Bir partinin ve siyasetçinin samimiyeti seçim öncesi kadar seçim sonrası tavırlarıyla da belli olur. Seçimden önce farklı, seçimden sonra farklı davranan siyasetçi ikiyüzlüdür, samimiyetsizdir. Siyaseti uzun soluklu bir mücadele olarak görenler, seçimden seçime demokrat, halkçı, makul, kucaklayıcı olmadıkları gibi, seçimden önce ve sonra da farklı davranmazlar.
AK Parti oylarını yüzde 34’den yüzde 50’lere taşıdıysa bu samimiyetiyle, bu ilkeli ve tutarlı tavrıyla olmuştur. AK Parti seçim politikası uygulamamış, ülkeyi yönetme sorumluluğuyla hareket etmiştir. AK Parti oylarında düşme olduğu (Mart 2009 ve Haziran 2016) seçimlerde halka kızmamış, seçimin meşruiyetini tartışmaya açmamış, milletin mesajını doğru anlayarak oyunu rekor seviyelere çıkarmıştır. Balkon konuşması, AK Parti’nin zafer sarhoşluğu yerine, tüm kesimleri anlama ve onları rahatlatma gayretinin siyasi pratiğidir. AK Parti, benim referandumların aşılama etkisi dediğim olguyu çok iyi değerlendirmiş ve kendi oyunun üzerindeki referandum desteğini doğru politikaları sebebiyle kendi siyasi hanesinde kalıcı hale getirmiştir. Hiç AK Parti’ye oy vermeyen ama referandumda AK Parti’nin teklifini destekleyen toplum kesimleri AK Parti’ye yakınlaşmaya başlamıştır. Referandumun aşılama etkisi, taktik hamlelerle falan başarılamaz, ancak AK Parti gibi milleti kucaklama ve kazanma yaklaşımıyla, onun gereği olan dönüşümleri gerçekleştirme azmiyle başarılabilir. Kendisini dönüştüremeyen partiler konjonktürel destekleri kalıcı hale getiremezler. AK Parti bunu yine başaracaktır, ancak CHP’nin böyle bir şansı yoktur.
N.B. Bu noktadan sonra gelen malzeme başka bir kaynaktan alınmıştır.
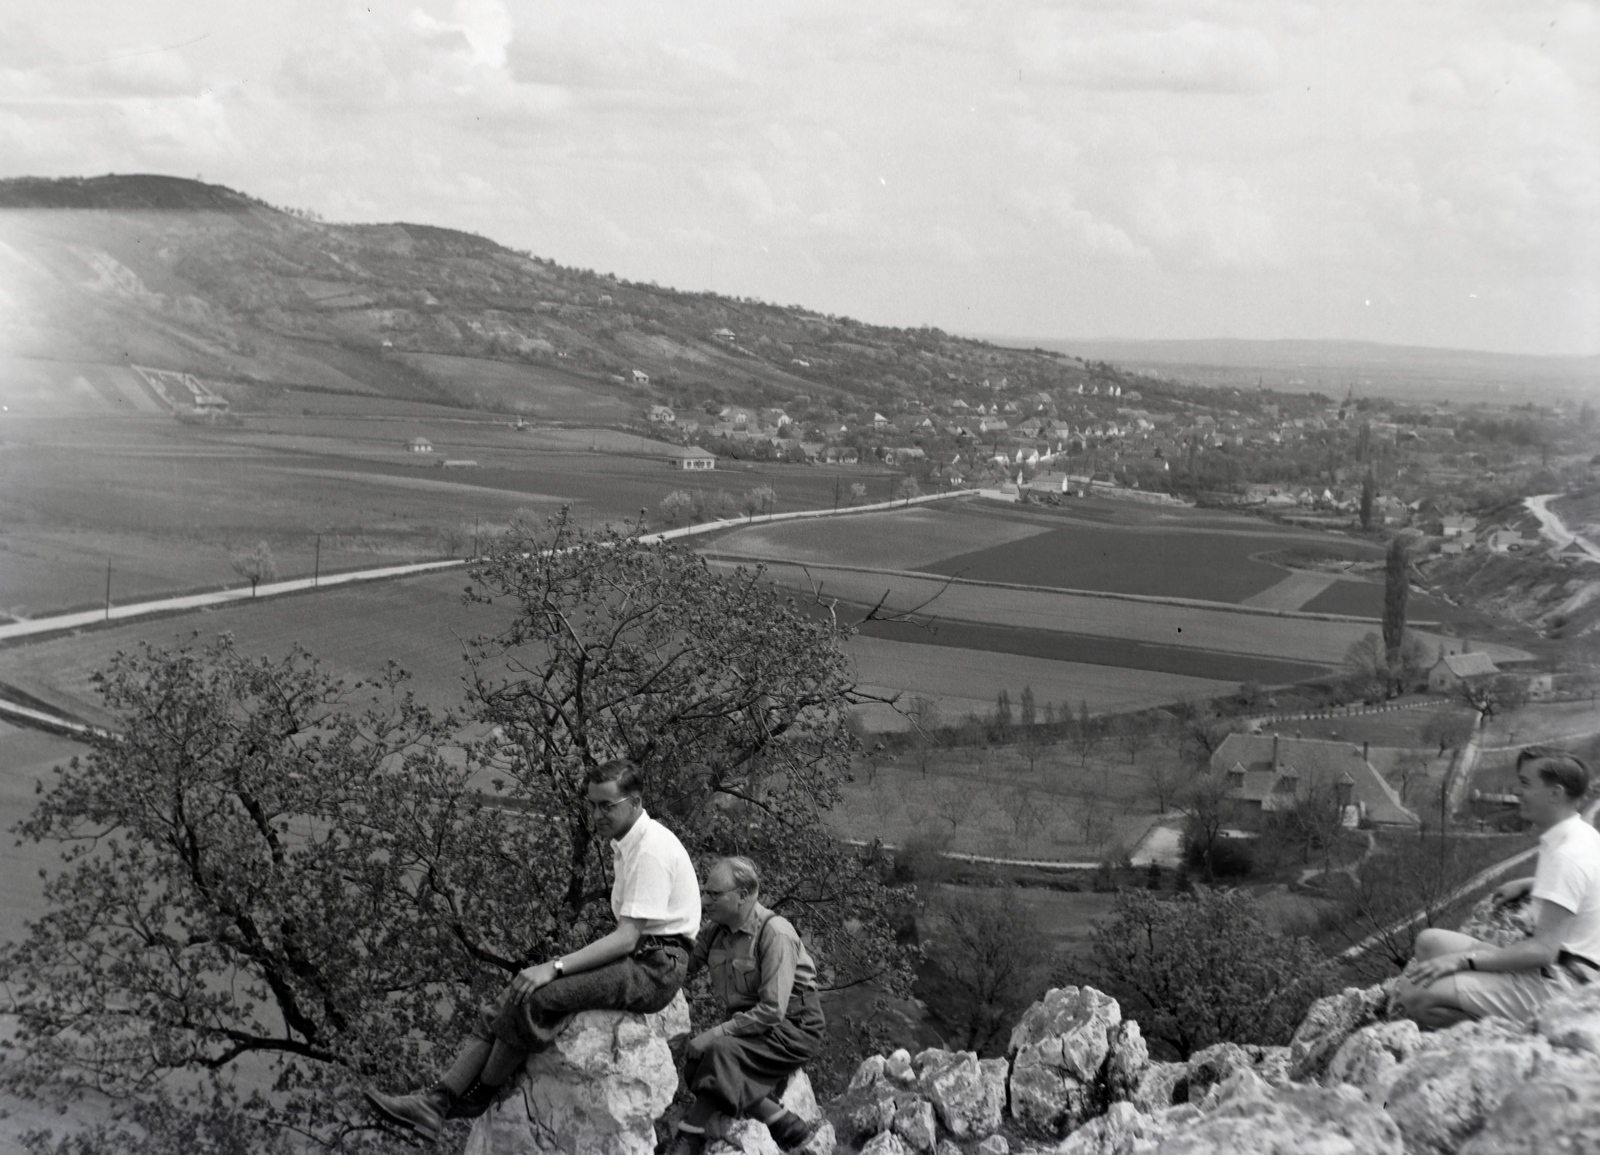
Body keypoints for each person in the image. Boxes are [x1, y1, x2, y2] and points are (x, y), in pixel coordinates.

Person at [364, 758, 700, 1140]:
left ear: (635, 802)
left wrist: (553, 967)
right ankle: (437, 1101)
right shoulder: (627, 843)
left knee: (535, 996)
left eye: (607, 805)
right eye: (591, 805)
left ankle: (475, 1096)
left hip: (655, 968)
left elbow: (626, 937)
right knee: (516, 991)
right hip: (641, 957)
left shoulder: (650, 849)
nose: (596, 814)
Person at [1399, 746, 1599, 1029]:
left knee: (1415, 996)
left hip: (1560, 986)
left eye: (1527, 784)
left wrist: (1464, 961)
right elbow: (1583, 887)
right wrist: (1531, 883)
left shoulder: (1567, 856)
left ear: (1555, 793)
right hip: (1554, 970)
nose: (1518, 792)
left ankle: (1508, 1033)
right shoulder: (1581, 835)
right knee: (1429, 942)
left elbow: (1543, 952)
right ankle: (1486, 1000)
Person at [665, 856, 826, 1155]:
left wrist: (714, 1034)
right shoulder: (716, 931)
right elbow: (683, 968)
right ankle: (781, 1121)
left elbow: (773, 1010)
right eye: (705, 891)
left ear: (743, 896)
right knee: (694, 1066)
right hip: (753, 1027)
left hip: (792, 1027)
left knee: (719, 1052)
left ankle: (690, 1136)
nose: (705, 899)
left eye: (714, 894)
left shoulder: (775, 934)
16 Nisan referandumunda milletin verdiği mesajı da AK Parti doğru okuyacak ve gerekli adımları atacaktır. Başbakanımızın birkaç gündür verdiği mesajlar bunu çok iyi ortaya koymaktadır.
CHP ise yüzde 48 hayır sonucunun sorumluluğunu taşıyacak bir olgunluk sergileyememektedir.Kemal Kılıçdaroğlu’nun meşruiyet sorgulaması, tanımayız çıkışı, sokak çağrısı CHP’li olmadığı halde hayır veren seçmeni son derece rahatsız edecektir.
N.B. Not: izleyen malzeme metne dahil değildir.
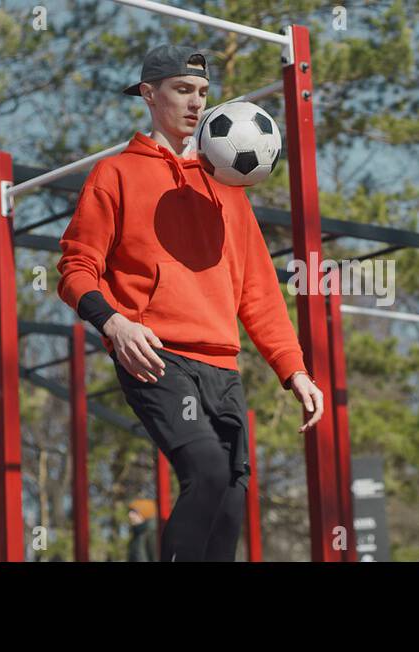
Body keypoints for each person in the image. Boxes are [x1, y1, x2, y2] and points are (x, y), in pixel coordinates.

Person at [57, 44, 324, 562]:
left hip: (223, 365)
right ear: (149, 95)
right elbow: (74, 268)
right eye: (182, 90)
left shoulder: (228, 185)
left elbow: (259, 293)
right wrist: (114, 324)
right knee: (205, 468)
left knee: (229, 500)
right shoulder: (115, 175)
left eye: (202, 92)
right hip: (155, 355)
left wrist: (296, 371)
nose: (196, 103)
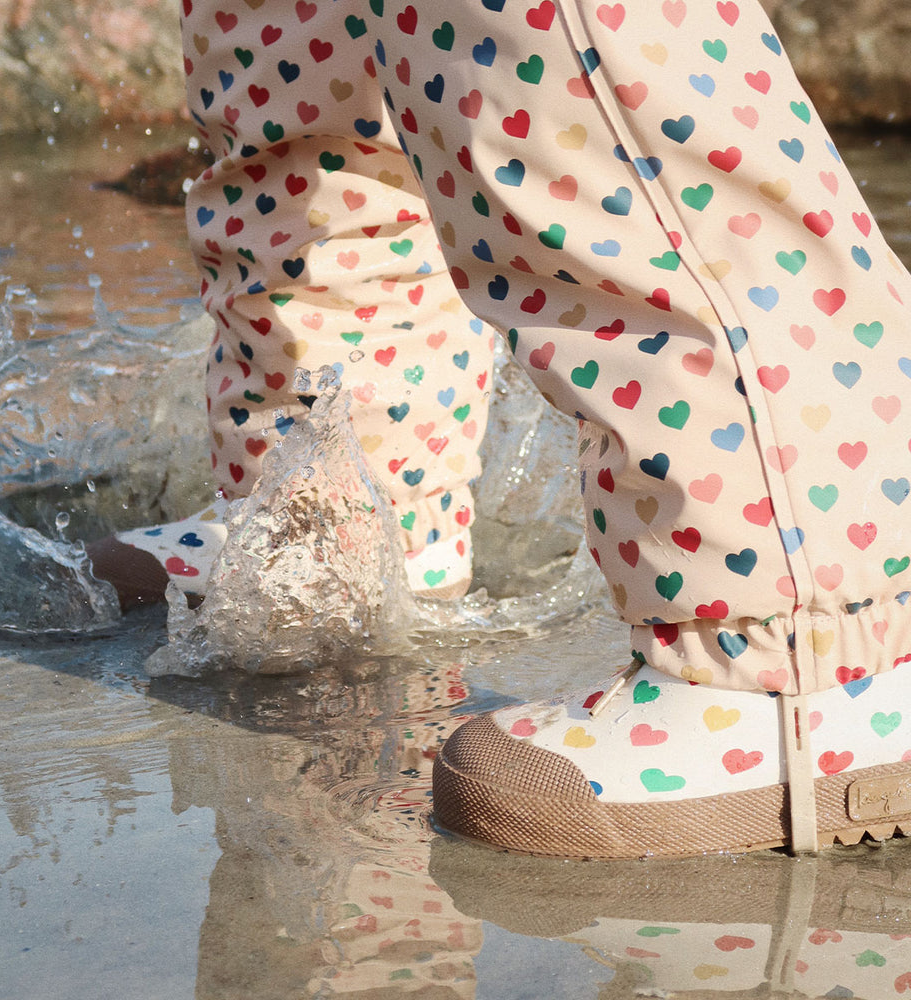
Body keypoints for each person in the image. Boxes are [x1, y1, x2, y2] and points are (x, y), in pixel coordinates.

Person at [94, 0, 911, 858]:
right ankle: (357, 500)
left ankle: (814, 640)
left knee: (538, 37)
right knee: (294, 52)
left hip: (812, 635)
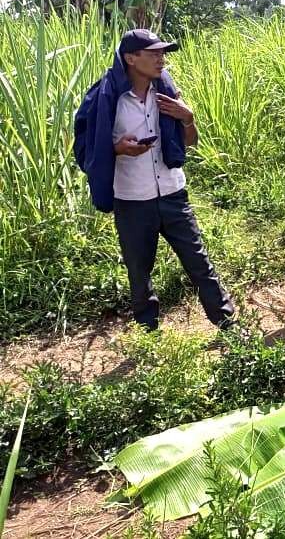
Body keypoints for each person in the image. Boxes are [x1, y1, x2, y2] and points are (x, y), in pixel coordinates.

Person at [73, 29, 236, 332]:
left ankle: (229, 325)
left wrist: (188, 118)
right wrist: (117, 149)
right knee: (139, 272)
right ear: (131, 58)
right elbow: (85, 150)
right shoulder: (107, 98)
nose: (162, 59)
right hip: (132, 199)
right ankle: (149, 334)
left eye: (163, 53)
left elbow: (190, 141)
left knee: (200, 264)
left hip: (173, 192)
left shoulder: (167, 93)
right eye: (154, 53)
CHP şimdiden hayırdan yemeye başlamıştır.
Kılıçdaroğlu’nun yüzde 51.4 Evet’in meşruiyetini sorgulaması, aynı zamanda yüzde 48 Hayır’ın meşruiyetini sorgulamak anlamına gelir.
Kılıçdaroğlu’nun yüzde 50+1 Evet’in sonucu belirleyeceğini kabullenmemesi, yüzde 50+1 Hayır sonucunu da kabullenmemek anlamına gelir.